When Angela Long became concerned that her youngest son, Michael, 11, was overweight, she took prudent steps. She cut sugar out of his diet and hired a personal trainer to get him exercising. She wasn’t seeing much progress.
“We essentially tried to put together our own program, but I was never quite sure we were doing enough things or the right things,” she said.
His pediatrician referred her to Dr. Patrice Tyson, a pediatric gastroenterologist with Our Lady of the Lake Physician Group, for her program for overweight youngsters, “Our Lifestyles, Our Lives.” Having completed the 10-week program earlier this year, Long believes it has made a lasting difference.
“I hopefully don’t have to be the food police,” she said. “My son is learning how to make healthy choices and what a balanced meal looks like and what a proper portion size looks like so that I can support him in that. But I don’t have to be responsible for all of his choices, which is awesome because they’re not always with you, and eventually they do grow up. It gets exhausting to always be the one saying no.”
In 2012, Tyson began the program, which she patterned after one she saw when working at a hospital in Cleveland.
“This is probably the No. 1 health crisis for young people and adolescents at this time,” Tyson said. “It’s something that people need to pay more attention to, because it affects them starting now and dictates their lifestyle for the rest of their lives. Are they going to be healthy and happy, or are they going to be overweight, depressed and have a whole host of other problems that come along with that? What we know now is a lot of the changes we thought only started later in life actually start in younger kids if they are overweight or obese.”
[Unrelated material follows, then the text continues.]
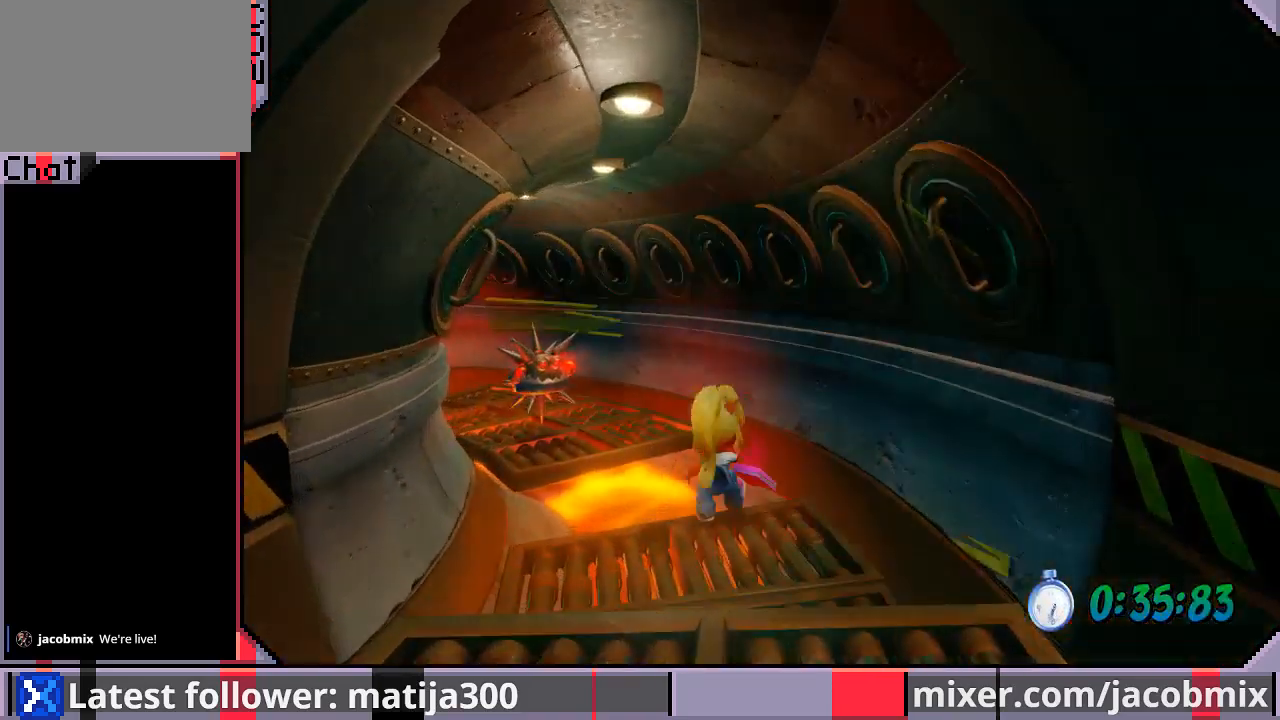
Gameplay with a controller (PlayStation layout); each line is a JSON object with the inputs held at the frame after it. "events" lists button and stick changes between this image and that frame as [ms after this image, input, new state], when the widget could be followed in between. Not read: L2 R2.
{"buttons": ["DPAD_UP"], "left_stick": "center", "right_stick": "center", "events": [[133, "CROSS", "down"], [133, "DPAD_LEFT", "down"], [300, "CROSS", "up"], [300, "DPAD_LEFT", "up"], [300, "R1", "up"]]}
The children admitted to the program are referred because their body mass index is 30 or higher, or at the 95 percentile for their age. Some of them already have high blood pressure, diabetes or sleep apnea.
The program begins with a physical exam, and the group — including parents — meets for 90 minutes on Thursdays to learn about nutrition and exercise. There are two field trips — one to a grocery store to learn how to read product labels and make healthy food choices, and another to a Subway restaurant to learn how to avoid extra calories when eating out.
Nutritionist Angelle Pate recognizes that it’s hard to change eating habits. She meets with each parent and child and assesses the current diet, then advises them.
“It’s more convenient to go through the drive-through, but lack of knowledge plays a huge role,” Pate said. “It’s something as simple as what yogurt do I buy, what cereal do I buy, which bread do I buy. White vs. whole wheat products — they don’t even know the difference and why it’s important to choose whole wheat or whole grain products over white.
“Everybody’s busy, so there are barriers that we need to break down from a nutrition standpoint,” Pate said. “If we’re busy, how can we have a plan? How can we make healthier choices on the go?”
Dr. Savarra Mantzor leads the exercise component, teaching the youngsters ways to be active even if they don’t have access to a health club. Some of her ideas are out-of-the-box.
“You’d be surprised at how much energy it takes to kick a pillow across a lawn,” Tyson said.
After the 10 weeks, patients are encouraged to schedule follow-up appointments. Along the way, Tyson said she avoids talking about weight, but focuses on behavior.
“If you can get them to change their behavior, when they grow older this is stuff they’re going to take with them,” she said. “It’s just like teaching them to tie their shoes and brush their teeth when they’re young. It should be the same for eating and exercising. You should want them to know from day one what’s appropriate, what’s a good size portion, why shouldn’t you eat too much of that, why you should move your body every day. That’s where we focus.”